И, вынув листок снова, она стала читать ровные, очень разборчивые строчки.
Это было совсем не такое письмо, какого ожидала.
«…Ваша дочь – даровитая и хорошая девочка… – писала Ольга Павловна. – Все у нас её очень полюбили – и воспитатели, и дети. Но доктора находят (Вы, наверное, это уже сами знаете), что частые простуды несколько отразились на её сердце. Ей нужен строгий режим, что трудно осуществить при живости её характера. Я бы советовала Вам…» Дальше на двух страницах следовали длинной вереницей всякого рода советы, наставления, предостережения. И ни одной жалобы на дерзость и непокорность!
К письму была приложена бумажка с печатью:
«Характеристика находившейся на излечении от 20 июня по 20 августа ученицы киевской школы Гули Королёвой.
Режим выполняла, вела себя отлично. Саннавыки привиты, опрятна. Очень любит коллектив и пользуется любовью товарищей».
Гуля, озадаченная, села на влажную от морской пены скамью.
«Ничего-то я не вижу вокруг, ничего не понимаю! – говорила она себе, глядя в ту сторону, где скрылась маленькая пристань. – Вот, если бы сейчас вернуться на тот берег, я бы знала, что сказать Ольге Павловне…»
Но катер отходил от того берега всё дальше и дальше.
В поезде Гуля написала карандашом такое письмецо:
«Милая, дорогая Ольга Павловна! Спасибо Вам за все ваши заботы, и, пожалуйста, простите меня за то, что я была такой недисциплинированной девчонкой. Вы ещё, наверное, не знаете всех моих преступлений. Если Вам покажут сшитую из двух кусков простыню, то знайте: это моя работа. Я и разорвала, я и сшила. Но я даю Вам слово, что больше со мной этого не случится. Я всегда буду вспоминать, как Вы умеете держать себя в руках.
Ещё раз прошу Вас простить меня. Большой, большой привет всем. Гуля».
Чем ближе подъезжала Гуля к дому, тем тревожнее было у неё на душе. Ещё в вагоне ей пришла в голову мысль, что мама из-за неё отказалась от отпуска и что надо во что бы то ни стало вернуть ей растраченные деньги.
Поэтому она в первый же день по приезде снесла часовщику свои часики и попросила их продать.
– Такие часики продать нетрудно, – сказал часовщик. – Хорошие часики!
Гуля вздохнула и вышла на улицу.
За вечерним чаем мама спросила, что за «экстренные» расходы были у неё в санатории.
– Да всякие, – сказала Гуля. – Одним словом, личные.
Мама удивлённо пожала плечами и стала расспрашивать Гулю о санатории, о тамошних порядках.
– Вот в это время мы уже собирались спать, – сказала Гуля и, по старой привычке, посмотрела на руку.

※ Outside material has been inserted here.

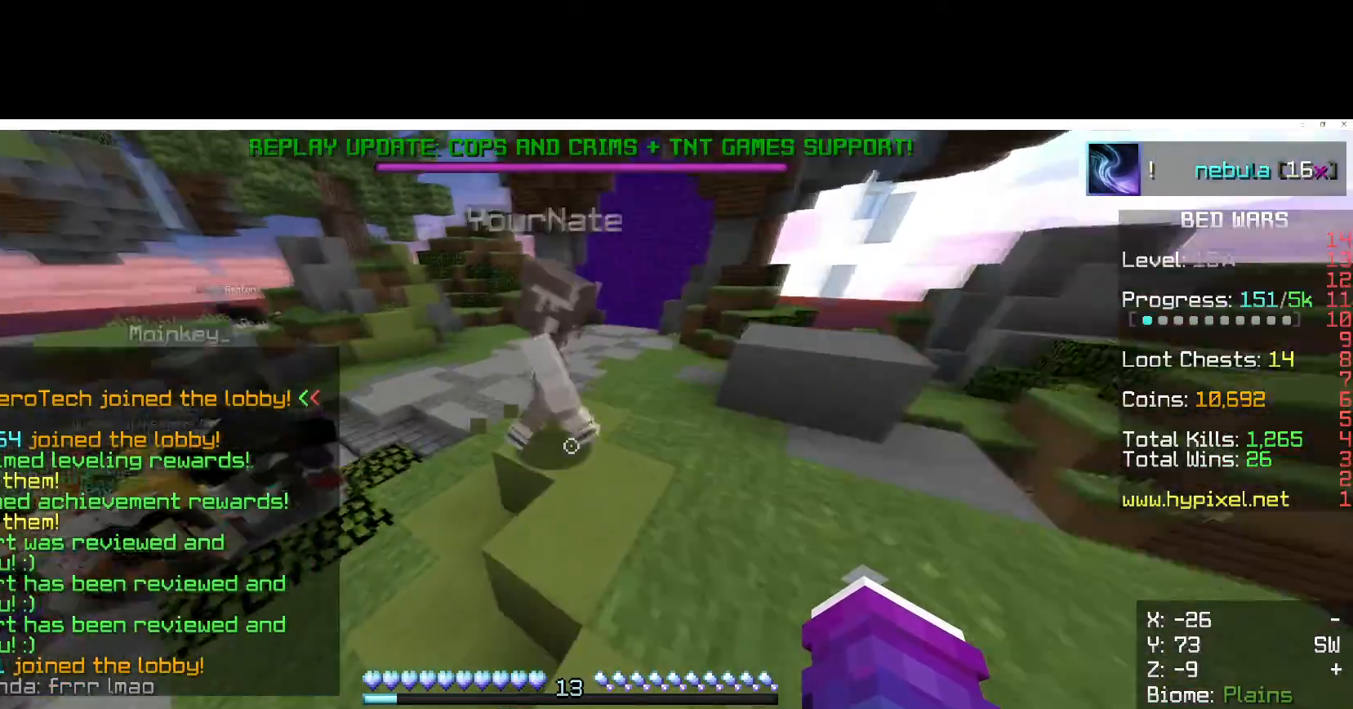
{"keys": ["a", "d", "w"], "mouse": [], "events": [[467, "a", "down"]]}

– А где же твои часы, Гуля? – спросила мама. – Почему ты их не носишь?
– Замочек на браслете испортился.
– Покажи-ка. Может быть, сами поправим.
– Да нет! Часы тоже испортились, и я отдала их часовщику.
– Когда же они будут готовы? Гуля нерешительно тряхнула головой.

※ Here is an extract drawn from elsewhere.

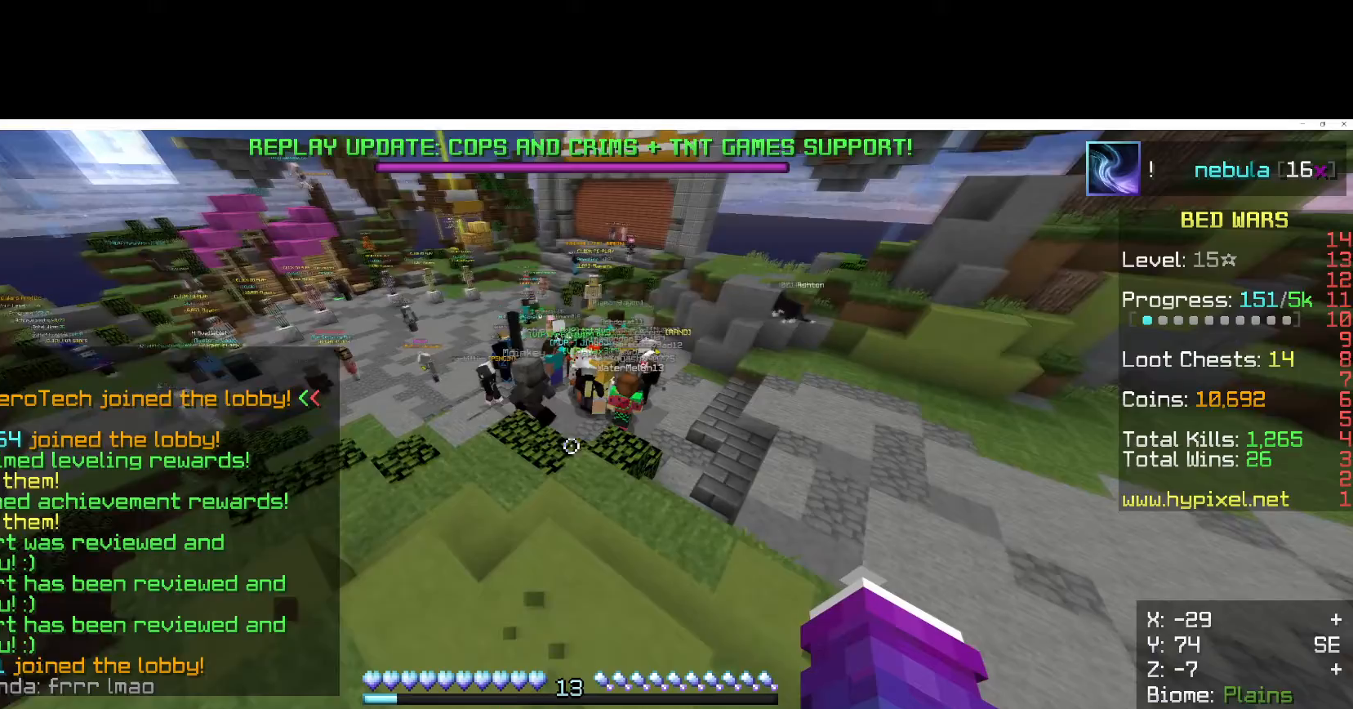
{"keys": [], "mouse": [], "events": [[83, "d", "up"], [117, "w", "up"], [167, "a", "up"]]}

– Мама, я отдала их не чинить, а продать.
– Этого ещё не хватало! Зачем?
– Чтобы отдать тебе то, что я растратила в санатории. Ведь это, по совести говоря, были не «экстренные» расходы, а просто дурацкие – на мороженое, на конфеты, на поясок, на всякую ерунду. Только тех денег не жалко, что я на испанских ребят потратила. А все остальные можно было и не тратить. Пускай теперь продадут часы. Я сама за себя отвечаю.